Data records:
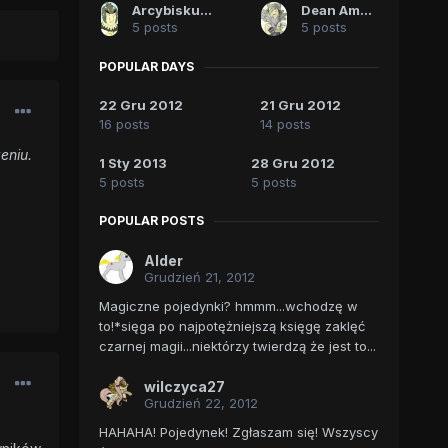
Arcybiskup z Canterbury
Dean Ambrows
5 posts
5 posts
POPULAR DAYS
22 Gru 2012
21 Gru 2012
16 posts
14 posts
eniu.
1 Sty 2013
28 Gru 2012
5 posts
5 posts
POPULAR POSTS
Alder
Grudzień 21, 2012
Magiczne pojedynki? hmmm...wchodzę w
to!*sięga po najpotężniejszą księgę zaklęć
czarnej magii...niektórzy twierdzą że jest to...
wilczyca27
Grudzień 22, 2012
HAHAHA! Pojedynek! Zgłaszam się! Wszyscy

§ **Instructions to follow**
Put each line of the listing above into a Markdown table with the columns "No." and "Line", numbering the rows and skipping any blank lines. Leave the pictures out.

§ **Exercise output**
| No. | Line |
|---|---|
| 1 | Arcybiskup z Canterbury |
| 2 | Dean Ambrows |
| 3 | 5 posts |
| 4 | 5 posts |
| 5 | POPULAR DAYS |
| 6 | 22 Gru 2012 |
| 7 | 21 Gru 2012 |
| 8 | 16 posts |
| 9 | 14 posts |
| 10 | eniu. |
| 11 | 1 Sty 2013 |
| 12 | 28 Gru 2012 |
| 13 | 5 posts |
| 14 | 5 posts |
| 15 | POPULAR POSTS |
| 16 | Alder |
| 17 | Grudzień 21, 2012 |
| 18 | Magiczne pojedynki? hmmm...wchodzę w |
| 19 | to!*sięga po najpotężniejszą księgę zaklęć |
| 20 | czarnej magii...niektórzy twierdzą że jest to... |
| 21 | wilczyca27 |
| 22 | Grudzień 22, 2012 |
| 23 | HAHAHA! Pojedynek! Zgłaszam się! Wszyscy |